**YOUR GOAL**
Report each line of the data that includes the word "input".

**TASK MATERIAL**

↓

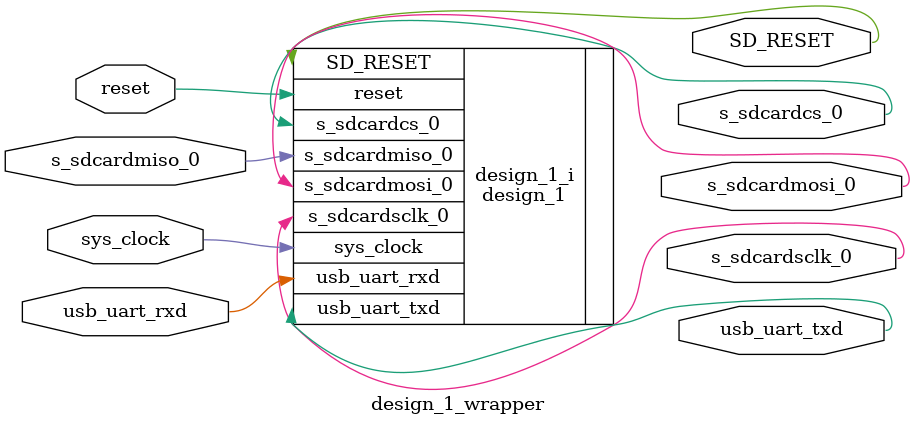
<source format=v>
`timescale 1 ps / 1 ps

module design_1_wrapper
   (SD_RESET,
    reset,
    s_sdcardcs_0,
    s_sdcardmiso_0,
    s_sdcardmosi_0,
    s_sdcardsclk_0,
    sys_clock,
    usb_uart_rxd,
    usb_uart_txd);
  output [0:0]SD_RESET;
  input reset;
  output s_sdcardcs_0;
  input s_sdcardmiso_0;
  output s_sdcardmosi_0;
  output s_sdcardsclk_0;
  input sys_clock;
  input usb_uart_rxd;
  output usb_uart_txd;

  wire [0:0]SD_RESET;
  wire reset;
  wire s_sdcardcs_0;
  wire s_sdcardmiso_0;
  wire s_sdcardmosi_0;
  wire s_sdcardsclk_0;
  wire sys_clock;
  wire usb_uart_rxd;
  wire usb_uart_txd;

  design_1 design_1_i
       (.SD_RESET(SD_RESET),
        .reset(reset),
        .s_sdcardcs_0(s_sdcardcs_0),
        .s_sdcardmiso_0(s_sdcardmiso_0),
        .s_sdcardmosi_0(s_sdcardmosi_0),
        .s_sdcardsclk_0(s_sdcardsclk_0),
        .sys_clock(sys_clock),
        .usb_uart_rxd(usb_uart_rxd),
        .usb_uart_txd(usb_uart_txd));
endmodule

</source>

↑
↓

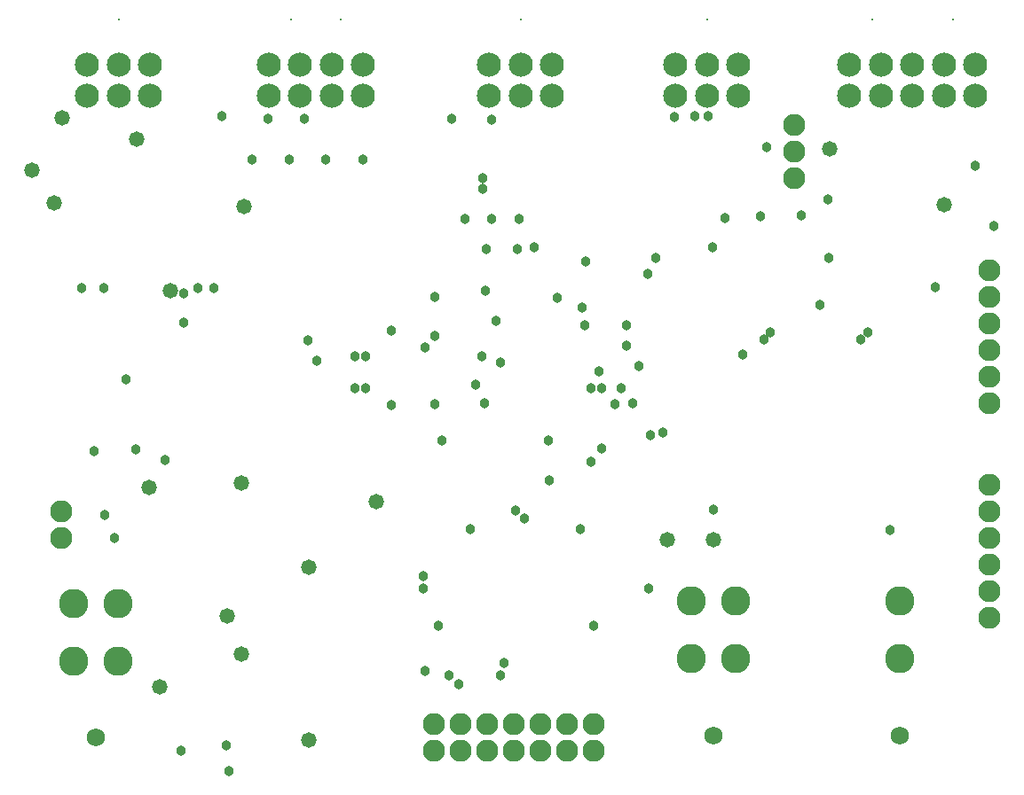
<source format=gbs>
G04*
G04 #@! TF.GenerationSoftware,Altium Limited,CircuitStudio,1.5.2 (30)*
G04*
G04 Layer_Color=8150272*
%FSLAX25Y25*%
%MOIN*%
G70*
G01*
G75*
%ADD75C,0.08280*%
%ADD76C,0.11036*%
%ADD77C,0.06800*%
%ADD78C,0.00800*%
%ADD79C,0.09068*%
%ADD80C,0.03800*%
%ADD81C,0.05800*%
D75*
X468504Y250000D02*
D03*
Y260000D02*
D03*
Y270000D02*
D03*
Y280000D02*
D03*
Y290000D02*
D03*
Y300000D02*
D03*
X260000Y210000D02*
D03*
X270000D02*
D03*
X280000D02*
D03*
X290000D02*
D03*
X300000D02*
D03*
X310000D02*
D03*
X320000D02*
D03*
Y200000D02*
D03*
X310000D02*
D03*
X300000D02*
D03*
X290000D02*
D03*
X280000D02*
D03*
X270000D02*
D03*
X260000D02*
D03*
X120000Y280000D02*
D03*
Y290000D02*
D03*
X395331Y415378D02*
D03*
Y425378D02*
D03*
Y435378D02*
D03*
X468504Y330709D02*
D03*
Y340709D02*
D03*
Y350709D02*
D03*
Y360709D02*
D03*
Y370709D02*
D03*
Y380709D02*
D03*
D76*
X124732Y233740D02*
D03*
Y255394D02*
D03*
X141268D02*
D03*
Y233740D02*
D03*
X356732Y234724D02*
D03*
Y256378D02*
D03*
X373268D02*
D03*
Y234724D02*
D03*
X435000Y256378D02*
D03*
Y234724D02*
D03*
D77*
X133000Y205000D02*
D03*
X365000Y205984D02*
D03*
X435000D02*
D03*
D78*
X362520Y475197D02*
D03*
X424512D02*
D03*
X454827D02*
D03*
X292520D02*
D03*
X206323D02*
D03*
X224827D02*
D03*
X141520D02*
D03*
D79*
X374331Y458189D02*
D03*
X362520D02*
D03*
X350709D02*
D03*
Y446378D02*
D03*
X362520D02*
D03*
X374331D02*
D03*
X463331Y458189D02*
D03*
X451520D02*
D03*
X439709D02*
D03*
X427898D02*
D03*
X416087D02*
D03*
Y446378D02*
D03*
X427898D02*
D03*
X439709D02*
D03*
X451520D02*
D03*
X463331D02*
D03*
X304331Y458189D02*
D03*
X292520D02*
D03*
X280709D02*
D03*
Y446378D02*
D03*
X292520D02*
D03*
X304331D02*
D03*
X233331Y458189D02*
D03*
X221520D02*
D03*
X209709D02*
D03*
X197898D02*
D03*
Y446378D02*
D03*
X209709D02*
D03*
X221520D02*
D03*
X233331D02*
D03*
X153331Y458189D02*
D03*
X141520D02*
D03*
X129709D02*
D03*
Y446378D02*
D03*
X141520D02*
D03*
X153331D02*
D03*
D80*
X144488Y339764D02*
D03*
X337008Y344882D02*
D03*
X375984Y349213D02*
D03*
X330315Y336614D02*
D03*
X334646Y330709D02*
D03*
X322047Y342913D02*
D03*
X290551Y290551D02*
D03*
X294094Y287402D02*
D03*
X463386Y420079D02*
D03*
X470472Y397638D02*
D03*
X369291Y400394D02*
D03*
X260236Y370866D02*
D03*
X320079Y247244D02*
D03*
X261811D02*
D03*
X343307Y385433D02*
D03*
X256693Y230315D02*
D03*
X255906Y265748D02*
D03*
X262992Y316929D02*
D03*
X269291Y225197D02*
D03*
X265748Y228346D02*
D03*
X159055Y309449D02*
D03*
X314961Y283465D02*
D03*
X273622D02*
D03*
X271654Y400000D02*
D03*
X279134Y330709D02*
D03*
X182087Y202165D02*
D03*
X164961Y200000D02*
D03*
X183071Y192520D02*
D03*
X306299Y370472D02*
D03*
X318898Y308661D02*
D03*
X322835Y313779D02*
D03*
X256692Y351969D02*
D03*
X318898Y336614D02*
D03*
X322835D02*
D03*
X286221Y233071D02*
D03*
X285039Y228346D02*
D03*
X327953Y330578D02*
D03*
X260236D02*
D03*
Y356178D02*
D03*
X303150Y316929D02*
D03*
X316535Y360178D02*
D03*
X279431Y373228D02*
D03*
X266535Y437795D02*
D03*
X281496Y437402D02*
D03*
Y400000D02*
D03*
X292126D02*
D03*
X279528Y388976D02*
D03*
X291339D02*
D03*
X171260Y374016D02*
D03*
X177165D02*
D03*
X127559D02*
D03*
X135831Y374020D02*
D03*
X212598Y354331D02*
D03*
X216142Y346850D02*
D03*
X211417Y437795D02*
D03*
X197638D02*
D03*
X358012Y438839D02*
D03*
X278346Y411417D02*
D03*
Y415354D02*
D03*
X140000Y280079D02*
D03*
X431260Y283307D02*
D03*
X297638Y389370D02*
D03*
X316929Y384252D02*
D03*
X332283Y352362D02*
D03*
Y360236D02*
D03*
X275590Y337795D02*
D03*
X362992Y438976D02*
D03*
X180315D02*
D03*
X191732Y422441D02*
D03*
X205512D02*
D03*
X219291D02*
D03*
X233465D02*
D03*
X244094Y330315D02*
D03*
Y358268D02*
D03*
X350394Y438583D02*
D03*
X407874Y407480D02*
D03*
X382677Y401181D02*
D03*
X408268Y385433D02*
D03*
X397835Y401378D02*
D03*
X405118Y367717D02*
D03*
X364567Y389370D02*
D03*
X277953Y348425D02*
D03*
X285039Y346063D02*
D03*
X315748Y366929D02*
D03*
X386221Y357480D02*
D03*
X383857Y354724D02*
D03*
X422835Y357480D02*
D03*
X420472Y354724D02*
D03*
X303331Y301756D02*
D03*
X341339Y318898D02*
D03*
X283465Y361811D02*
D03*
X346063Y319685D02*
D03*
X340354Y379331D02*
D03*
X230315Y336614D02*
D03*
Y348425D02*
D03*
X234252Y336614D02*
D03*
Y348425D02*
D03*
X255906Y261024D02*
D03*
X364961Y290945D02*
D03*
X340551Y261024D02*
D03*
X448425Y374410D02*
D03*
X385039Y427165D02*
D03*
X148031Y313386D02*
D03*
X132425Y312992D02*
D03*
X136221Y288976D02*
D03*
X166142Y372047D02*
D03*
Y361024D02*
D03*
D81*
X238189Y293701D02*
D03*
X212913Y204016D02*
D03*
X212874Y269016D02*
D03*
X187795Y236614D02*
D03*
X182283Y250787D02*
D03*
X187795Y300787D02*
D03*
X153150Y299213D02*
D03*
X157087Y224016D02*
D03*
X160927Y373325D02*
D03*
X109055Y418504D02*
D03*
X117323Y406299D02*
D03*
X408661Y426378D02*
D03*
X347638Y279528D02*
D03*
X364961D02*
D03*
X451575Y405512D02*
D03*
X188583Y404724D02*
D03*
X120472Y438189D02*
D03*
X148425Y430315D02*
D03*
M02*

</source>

↑

**ANSWER BOX**
  input reset;
  input s_sdcardmiso_0;
  input sys_clock;
  input usb_uart_rxd;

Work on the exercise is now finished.